Onion Creek residents urge Austin council to ramp up buyout efforts

Posted: 6:58 p.m. Sunday, Nov. 8, 2015

Benito Arellano, a 39-year-old father of three, has been waiting for a city buyout since the 2013 Halloween flood brought a foot of water into his Onion Creek home. He used his own money to rebuild the home he’s lived in with his wife since 1998, only to get hit again by the Oct. 30 floods.

Onion Creek residents urge Austin council to ramp up buyout efforts photo
Anna Perez tells council members how difficult it is to live in an area where floods happen every two years. Photo by Ricardo Brazziell

“I can’t afford to rebuild again,” he said.

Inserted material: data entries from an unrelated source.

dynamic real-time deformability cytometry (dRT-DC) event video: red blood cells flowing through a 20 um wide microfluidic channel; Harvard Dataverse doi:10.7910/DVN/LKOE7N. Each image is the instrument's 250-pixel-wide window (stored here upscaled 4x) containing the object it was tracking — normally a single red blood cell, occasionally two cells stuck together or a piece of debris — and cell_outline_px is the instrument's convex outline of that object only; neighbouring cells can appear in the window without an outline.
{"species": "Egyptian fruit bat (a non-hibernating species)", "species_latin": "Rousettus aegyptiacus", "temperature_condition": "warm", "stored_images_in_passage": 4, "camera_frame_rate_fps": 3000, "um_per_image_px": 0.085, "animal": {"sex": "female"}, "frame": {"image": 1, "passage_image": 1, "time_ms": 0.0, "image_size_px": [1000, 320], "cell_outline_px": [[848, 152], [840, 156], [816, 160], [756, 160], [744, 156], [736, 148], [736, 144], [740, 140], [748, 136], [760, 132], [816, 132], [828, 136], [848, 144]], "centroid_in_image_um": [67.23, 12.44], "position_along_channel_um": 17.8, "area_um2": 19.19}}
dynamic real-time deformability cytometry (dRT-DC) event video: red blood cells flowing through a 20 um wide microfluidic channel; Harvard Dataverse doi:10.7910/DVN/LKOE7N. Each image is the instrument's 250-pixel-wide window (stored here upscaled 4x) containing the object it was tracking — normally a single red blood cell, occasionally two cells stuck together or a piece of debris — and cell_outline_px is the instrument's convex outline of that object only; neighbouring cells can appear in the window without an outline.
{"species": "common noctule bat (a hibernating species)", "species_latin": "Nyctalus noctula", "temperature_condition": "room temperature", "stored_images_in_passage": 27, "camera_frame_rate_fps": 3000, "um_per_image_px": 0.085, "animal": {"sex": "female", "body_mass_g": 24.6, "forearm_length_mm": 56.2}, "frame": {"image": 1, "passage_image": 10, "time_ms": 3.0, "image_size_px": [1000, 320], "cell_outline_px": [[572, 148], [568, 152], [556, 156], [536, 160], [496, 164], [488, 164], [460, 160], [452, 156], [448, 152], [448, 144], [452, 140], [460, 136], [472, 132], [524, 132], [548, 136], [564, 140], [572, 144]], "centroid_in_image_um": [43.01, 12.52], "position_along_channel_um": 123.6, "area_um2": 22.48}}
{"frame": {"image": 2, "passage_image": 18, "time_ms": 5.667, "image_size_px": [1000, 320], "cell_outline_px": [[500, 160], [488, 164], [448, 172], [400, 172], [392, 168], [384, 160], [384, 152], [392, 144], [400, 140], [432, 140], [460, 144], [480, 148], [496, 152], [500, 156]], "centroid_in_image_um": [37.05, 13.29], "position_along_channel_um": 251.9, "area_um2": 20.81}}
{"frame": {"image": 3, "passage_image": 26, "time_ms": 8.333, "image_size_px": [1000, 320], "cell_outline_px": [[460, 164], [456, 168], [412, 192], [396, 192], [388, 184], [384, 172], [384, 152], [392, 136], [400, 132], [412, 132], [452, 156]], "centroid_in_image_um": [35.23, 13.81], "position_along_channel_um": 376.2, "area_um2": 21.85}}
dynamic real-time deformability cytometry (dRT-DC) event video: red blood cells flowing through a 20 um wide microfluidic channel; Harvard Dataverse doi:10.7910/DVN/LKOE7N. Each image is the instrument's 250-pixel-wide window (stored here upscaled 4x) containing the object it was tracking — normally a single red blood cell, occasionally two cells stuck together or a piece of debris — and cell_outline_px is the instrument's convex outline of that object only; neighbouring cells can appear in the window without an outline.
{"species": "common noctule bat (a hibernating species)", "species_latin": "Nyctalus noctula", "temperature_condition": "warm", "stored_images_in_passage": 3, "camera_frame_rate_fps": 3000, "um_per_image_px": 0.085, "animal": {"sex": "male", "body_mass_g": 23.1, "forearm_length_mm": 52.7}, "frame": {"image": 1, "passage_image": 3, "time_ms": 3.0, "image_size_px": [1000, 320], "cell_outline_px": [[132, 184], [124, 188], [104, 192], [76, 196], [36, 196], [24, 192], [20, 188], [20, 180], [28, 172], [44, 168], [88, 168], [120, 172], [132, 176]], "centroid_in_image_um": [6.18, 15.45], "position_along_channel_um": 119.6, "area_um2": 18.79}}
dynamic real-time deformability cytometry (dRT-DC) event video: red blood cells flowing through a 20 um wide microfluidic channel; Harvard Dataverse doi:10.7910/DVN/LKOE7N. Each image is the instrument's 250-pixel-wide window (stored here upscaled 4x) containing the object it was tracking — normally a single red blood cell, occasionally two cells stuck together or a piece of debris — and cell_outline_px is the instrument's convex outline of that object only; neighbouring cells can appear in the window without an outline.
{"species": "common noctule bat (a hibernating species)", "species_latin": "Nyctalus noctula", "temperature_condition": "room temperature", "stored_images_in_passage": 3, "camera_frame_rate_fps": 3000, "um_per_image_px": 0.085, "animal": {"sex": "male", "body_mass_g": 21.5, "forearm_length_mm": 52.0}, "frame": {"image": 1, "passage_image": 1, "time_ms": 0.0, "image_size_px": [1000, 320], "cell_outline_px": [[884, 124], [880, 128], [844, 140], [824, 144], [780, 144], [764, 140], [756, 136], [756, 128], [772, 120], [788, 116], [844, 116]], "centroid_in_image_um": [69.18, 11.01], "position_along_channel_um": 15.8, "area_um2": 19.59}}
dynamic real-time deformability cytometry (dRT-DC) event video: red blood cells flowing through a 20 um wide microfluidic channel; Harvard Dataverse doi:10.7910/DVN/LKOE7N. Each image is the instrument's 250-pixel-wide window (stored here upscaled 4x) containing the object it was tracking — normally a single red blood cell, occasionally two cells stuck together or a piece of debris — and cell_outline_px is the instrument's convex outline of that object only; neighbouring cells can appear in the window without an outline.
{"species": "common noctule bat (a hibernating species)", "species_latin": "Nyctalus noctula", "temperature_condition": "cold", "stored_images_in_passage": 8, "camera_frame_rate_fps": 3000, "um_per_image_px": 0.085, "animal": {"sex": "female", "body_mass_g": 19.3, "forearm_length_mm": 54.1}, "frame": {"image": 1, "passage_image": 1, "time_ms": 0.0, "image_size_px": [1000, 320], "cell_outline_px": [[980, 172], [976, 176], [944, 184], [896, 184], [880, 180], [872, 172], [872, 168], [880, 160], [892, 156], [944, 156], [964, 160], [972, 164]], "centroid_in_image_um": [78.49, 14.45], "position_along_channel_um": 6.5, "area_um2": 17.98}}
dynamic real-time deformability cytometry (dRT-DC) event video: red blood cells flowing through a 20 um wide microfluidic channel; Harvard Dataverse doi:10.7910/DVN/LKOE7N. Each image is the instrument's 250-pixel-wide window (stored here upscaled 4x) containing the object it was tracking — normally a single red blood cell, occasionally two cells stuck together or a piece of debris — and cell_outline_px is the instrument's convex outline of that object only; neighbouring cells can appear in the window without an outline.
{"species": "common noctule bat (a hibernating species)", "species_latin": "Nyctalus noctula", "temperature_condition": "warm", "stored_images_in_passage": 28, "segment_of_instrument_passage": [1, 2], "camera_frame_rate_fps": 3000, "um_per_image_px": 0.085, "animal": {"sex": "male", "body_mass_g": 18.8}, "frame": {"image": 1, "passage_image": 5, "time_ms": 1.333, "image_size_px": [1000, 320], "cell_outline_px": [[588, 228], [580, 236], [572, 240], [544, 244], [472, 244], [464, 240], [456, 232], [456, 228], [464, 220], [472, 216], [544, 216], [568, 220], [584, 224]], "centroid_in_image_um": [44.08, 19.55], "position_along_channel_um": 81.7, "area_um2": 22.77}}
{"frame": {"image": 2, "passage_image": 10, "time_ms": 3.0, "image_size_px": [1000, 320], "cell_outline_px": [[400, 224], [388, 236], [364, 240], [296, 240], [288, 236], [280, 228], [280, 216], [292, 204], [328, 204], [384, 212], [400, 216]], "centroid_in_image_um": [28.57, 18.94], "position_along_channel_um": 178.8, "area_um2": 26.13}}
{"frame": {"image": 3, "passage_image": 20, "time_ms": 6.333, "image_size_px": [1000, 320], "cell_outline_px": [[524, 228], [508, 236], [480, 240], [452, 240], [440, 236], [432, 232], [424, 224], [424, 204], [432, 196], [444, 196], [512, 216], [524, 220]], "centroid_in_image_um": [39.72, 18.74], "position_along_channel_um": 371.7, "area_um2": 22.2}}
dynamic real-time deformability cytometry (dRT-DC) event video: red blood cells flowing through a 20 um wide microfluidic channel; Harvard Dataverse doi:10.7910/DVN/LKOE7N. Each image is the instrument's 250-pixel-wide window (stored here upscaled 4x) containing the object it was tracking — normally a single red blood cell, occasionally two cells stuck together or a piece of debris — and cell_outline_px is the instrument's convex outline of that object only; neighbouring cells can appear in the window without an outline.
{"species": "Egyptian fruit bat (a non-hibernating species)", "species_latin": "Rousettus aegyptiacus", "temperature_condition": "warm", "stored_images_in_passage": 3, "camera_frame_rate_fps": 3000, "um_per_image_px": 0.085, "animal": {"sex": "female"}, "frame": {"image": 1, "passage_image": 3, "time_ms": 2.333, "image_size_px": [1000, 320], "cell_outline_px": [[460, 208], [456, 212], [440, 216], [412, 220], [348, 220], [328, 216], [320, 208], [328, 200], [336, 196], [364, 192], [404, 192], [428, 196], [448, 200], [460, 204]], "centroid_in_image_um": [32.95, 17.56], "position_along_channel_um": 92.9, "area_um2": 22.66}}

Arellano was one of more than two dozen homeowners who delivered emotional testimony Sunday afternoon in a special City Council meeting called by Mayor Steve Adler to discuss flood relief efforts. Anna Perez, whose home filled a third of the way to the ceiling during the 2013 Halloween flood, was among the residents pleading with the city to speed up the buyout program.

“How many more floods do we have to go through?” Perez asked. “How many lives have to be lost?”

City Council members worked to address their concerns by discussing several aspects of the recovery. They approved an ordinance waiving the permit fees for repairs on flooded properties, which would otherwise cost the typical homeowner $974.

After considerable discussion, the council also spelled out how the buyouts of remaining homes will work. Appraisals will be done for the homes’ value before the Oct. 30 flood, and the buyout offer will be based on the appraised value minus any payment provided by insurance.

Residents with insurance will get a $15,000 credit toward their buyout offer, though, under the assumption that they spent about that amount on interim repairs and other living expenses until their buyout from the city came through. Those who believe they need to spend more than that should meet with the city first to discuss those repairs, and they would have to provide receipts to get credit for anything above that $15,000 threshold.

Council Member Delia Garza offered the $15,000 provision in hopes of simplifying the process for residents. Adler noted that such a threshold would encourage residents to keep repairs to a minimum on homes that ultimately will be bought out.

“What we really don’t want is people spending money on these houses that are going to be torn down in six months or eight months or a year,” Adler said.

Before the Oct. 30 flood, 585 properties were bought out in the Lower Onion Creek area, and another 270 remain to be acquired, City Real Estate Officer Lauraine Rizer told the council. At the current rate, it could take two years to complete all of those buyouts, she said.

One of the biggest reason for the delays, she said, is “they can’t find a home for the amount of money we’re offering in the city limits.”

Austin offers a relocation payment to help cover the difference, but Rizer suggested the city could expedite the buyouts by increasing that payment and expanding the area where the city looks for possible replacement homes for these residents.

Increasing the relocation payment by $75,000 per home, for instance, would “allow us to move people quickly,” Rizer said — at a cost of $20 million more for those 270 buyouts.

Council members did not make any decision on the relocation payments but asked the staff to bring them more detailed proposals on how they might expedite the buyouts and what the costs would be.

Adler declared a local state of disaster last week, and Garza urged Adler to call the special meeting Sunday. Council members approved extending the local state of disaster for 30 days. The declaration helps the city qualify for federal reimbursement for certain recovery costs.

Residents of Dove Springs and the Onion Creek area, which were hit hardest in both the 2013 and 2015 floods, called on city officials to press forward with buyouts with greater urgency.

Mike Rodriguez, a member of the Onion Creek Homeowners Association board of directors, told council members that 15 percent of his neighborhood’s homes were flooded in 2013.

“It shouldn’t be called the 100-year flood plain,” Rodriguez said. “This time 66 homes were flooded again.”